EXERCISE REQUIREMENTS:
Your answer must be the lines from the first record through the line that contains "Las fotografías en esta página son", copied exactly and without any pictures.

INPUT RECORDS:
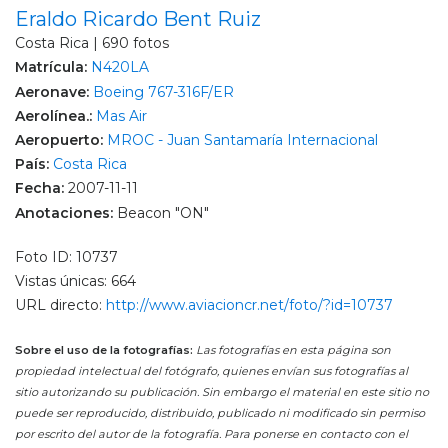
Eraldo Ricardo Bent Ruiz
Costa Rica | 690 fotos
Matrícula:
N420LA
Aeronave:
Boeing 767-316F/ER
Aerolínea.:
Mas Air
Aeropuerto:
MROC - Juan Santamaría Internacional
País:
Costa Rica
Fecha:
2007-11-11
Anotaciones:
Beacon "ON"
Foto ID: 10737
Vistas únicas: 664
URL directo:
http://www.aviacioncr.net/foto/?id=10737
Sobre el uso de la fotografías:
Las fotografías en esta página son
propiedad intelectual del fotógrafo, quienes envían sus fotografías al
sitio autorizando su publicación. Sin embargo el material en este sitio no
puede ser reproducido, distribuido, publicado ni modificado sin permiso
por escrito del autor de la fotografía. Para ponerse en contacto con el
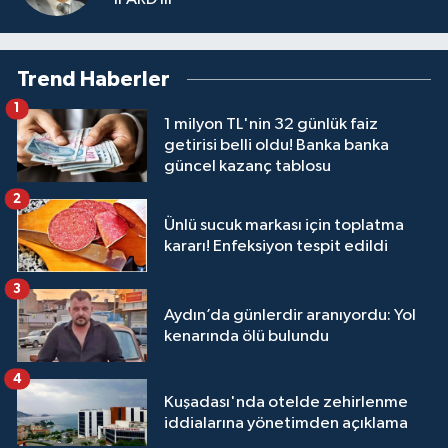
Trend Haberler
1
1 milyon TL'nin 32 günlük faiz
getirisi belli oldu! Banka banka
güncel kazanç tablosu
2
Ünlü sucuk markası için toplatma
kararı! Enfeksiyon tespit edildi
3
Aydın’da günlerdir aranıyordu: Yol
kenarında ölü bulundu
4
Kuşadası'nda otelde zehirlenme
iddialarına yönetimden açıklama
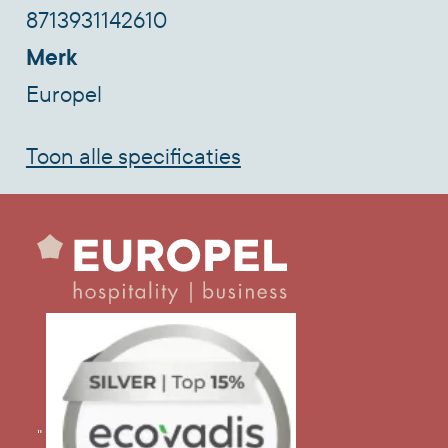
8713931142610
Merk
Europel
Toon alle specificaties
"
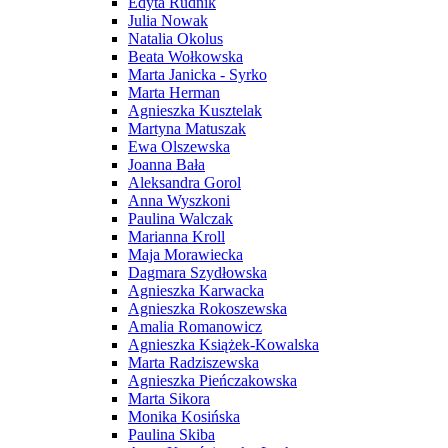
Edyta Rudnik
Julia Nowak
Natalia Okolus
Beata Wołkowska
Marta Janicka - Syrko
Marta Herman
Agnieszka Kusztelak
Martyna Matuszak
Ewa Olszewska
Joanna Bała
Aleksandra Gorol
Anna Wyszkoni
Paulina Walczak
Marianna Kroll
Maja Morawiecka
Dagmara Szydłowska
Agnieszka Karwacka
Agnieszka Rokoszewska
Amalia Romanowicz
Agnieszka Książek-Kowalska
Marta Radziszewska
Agnieszka Pieńczakowska
Marta Sikora
Monika Kosińska
Paulina Skiba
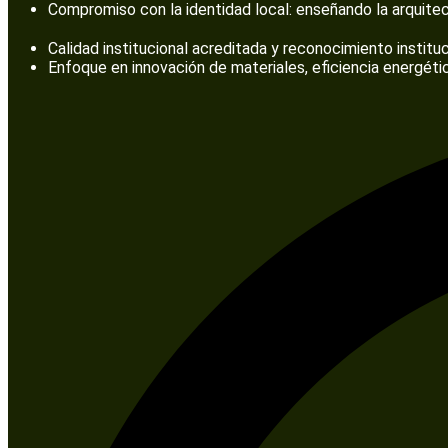
Compromiso con la identidad local: enseñando la arquitec
Calidad institucional acreditada y reconocimiento instituc
Enfoque en innovación de materiales, eficiencia energéti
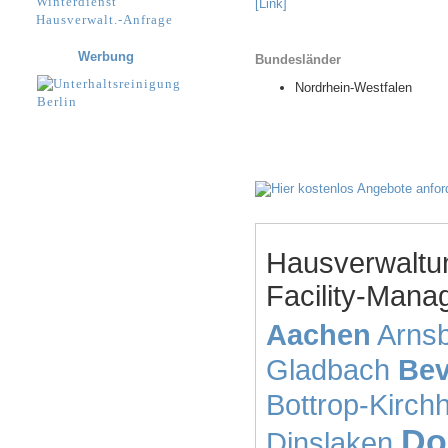
Winterdienst
[Link]
Hausverwalt.-Anfrage
Werbung
Bundesländer
Nordrhein-Westfalen
Hausverwaltu
Facility-Mana
Aachen
Arns
Gladbach
Be
Bottrop-Kirchh
Do
Dinslaken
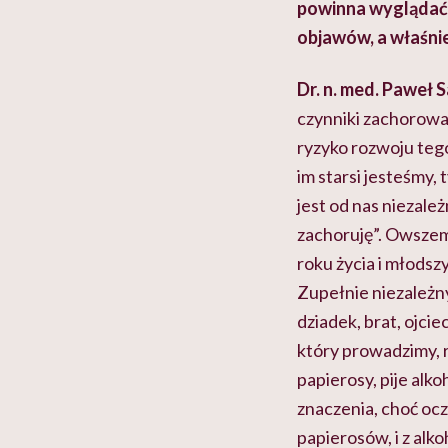
powinna wyglądać 
objawów, a właśni
Dr. n. med. Paweł 
czynniki zachorowa
ryzyko rozwoju teg
im starsi jesteśmy, 
jest od nas niezależ
zachoruję”. Owszem
roku życia i młodsz
Zupełnie niezależny 
dziadek, brat, ojcie
który prowadzimy, 
papierosy, pije al
znaczenia, choć ocz
papierosów, i z alk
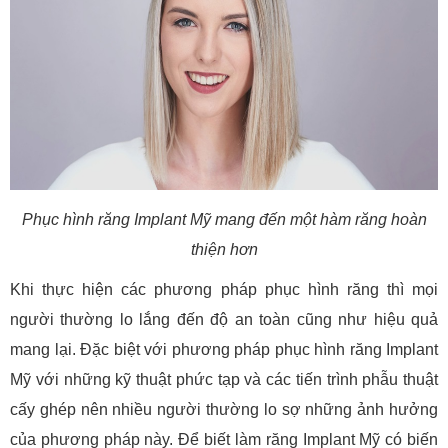
Phục hình răng Implant Mỹ mang đến một hàm răng hoàn
thiện hơn
Khi thực hiện các phương pháp phục hình răng thì mọi
người thường lo lắng đến độ an toàn cũng như hiệu quả
mang lại. Đặc biệt với phương pháp phục hình răng Implant
Mỹ với những kỹ thuật phức tạp và các tiến trình phẫu thuật
cấy ghép nên nhiều người thường lo sợ những ảnh hưởng
của phương pháp này. Để biết làm răng Implant Mỹ có biến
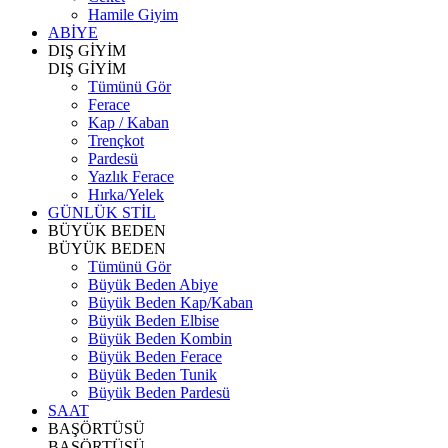
Hamile Giyim
ABİYE
DIŞ GİYİM
DIŞ GİYİM
Tümünü Gör
Ferace
Kap / Kaban
Trençkot
Pardesü
Yazlık Ferace
Hırka/Yelek
GÜNLÜK STİL
BÜYÜK BEDEN
BÜYÜK BEDEN
Tümünü Gör
Büyük Beden Abiye
Büyük Beden Kap/Kaban
Büyük Beden Elbise
Büyük Beden Kombin
Büyük Beden Ferace
Büyük Beden Tunik
Büyük Beden Pardesü
SAAT
BAŞÖRTÜSÜ
BAŞÖRTÜSÜ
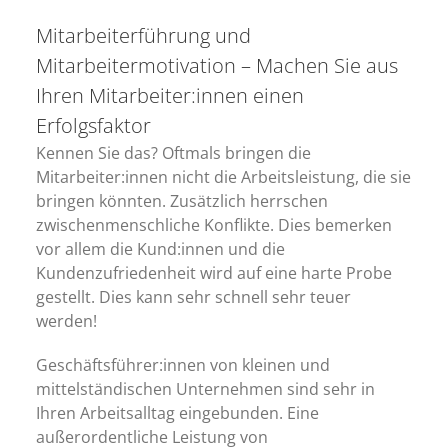
Mitarbeiterführung und
Mitarbeitermotivation – Machen Sie aus
Ihren Mitarbeiter:innen einen
Erfolgsfaktor
Kennen Sie das? Oftmals bringen die
Mitarbeiter:innen nicht die Arbeitsleistung, die sie
bringen könnten. Zusätzlich herrschen
zwischenmenschliche Konflikte. Dies bemerken
vor allem die Kund:innen und die
Kundenzufriedenheit wird auf eine harte Probe
gestellt. Dies kann sehr schnell sehr teuer
werden!
Geschäftsführer:innen von kleinen und
mittelständischen Unternehmen sind sehr in
Ihren Arbeitsalltag eingebunden. Eine
außerordentliche Leistung von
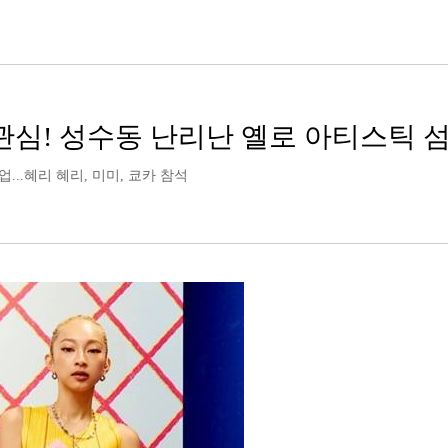
운 관심! 성수동 난리난 옐로 아티스틱 
..혜리 혜리, 미미, 쿄카 참석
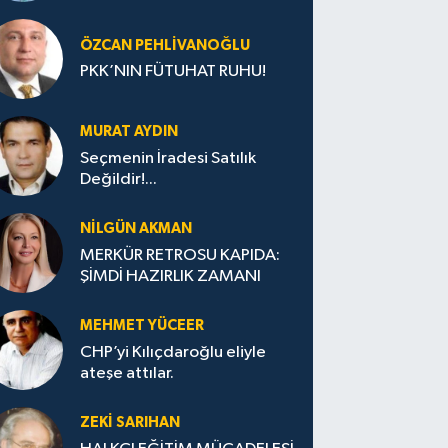
ÖZCAN PEHLIVANOĞLU
PKK’NIN FÜTUHAT RUHU!
MURAT AYDIN
Seçmenin İradesi Satılık
Değildir!...
NILGÜN AKMAN
MERKÜR RETROSU KAPIDA:
ŞİMDİ HAZIRLIK ZAMANI
MEHMET YÜCEER
CHP’yi Kılıçdaroğlu eliyle
ateşe attılar.
ZEKI SARIHAN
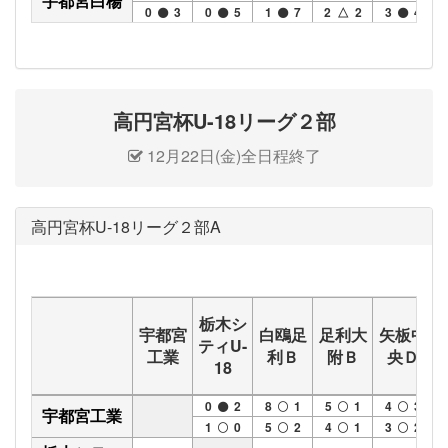
宇都宮白楊
0
3
0
5
1
7
2 △ 2
3
4
高円宮杯U-18リーグ２部
12月22日(金)全日程終了
高円宮杯U-18リーグ２部A
栃木シ
宇都宮
白鴎足
足利大
矢板中
ティU-
工業
利Ｂ
附Ｂ
央Ｄ
18
0
2
8
1
5
1
4
3
宇都宮工業
1
0
5
2
4
1
3
2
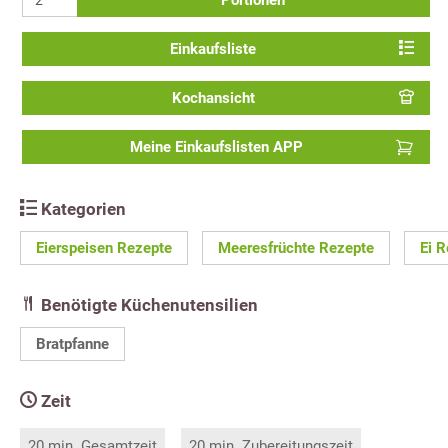
Portionen
Einkaufsliste
Kochansicht
Meine Einkaufslisten APP
Kategorien
Eierspeisen Rezepte
Meeresfrüchte Rezepte
Ei 
Benötigte Küchenutensilien
Bratpfanne
Zeit
20 min. Gesamtzeit
20 min. Zubereitungszeit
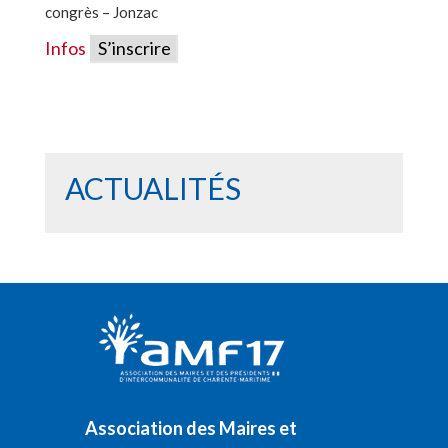
congrès – Jonzac
Infos
S’inscrire
ACTUALITÉS
Association des Maires et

ANSWER SECTION:
Eraldo Ricardo Bent Ruiz
Costa Rica | 690 fotos
Matrícula:
N420LA
Aeronave:
Boeing 767-316F/ER
Aerolínea.:
Mas Air
Aeropuerto:
MROC - Juan Santamaría Internacional
País:
Costa Rica
Fecha:
2007-11-11
Anotaciones:
Beacon "ON"
Foto ID: 10737
Vistas únicas: 664
URL directo:
http://www.aviacioncr.net/foto/?id=10737
Sobre el uso de la fotografías:
Las fotografías en esta página son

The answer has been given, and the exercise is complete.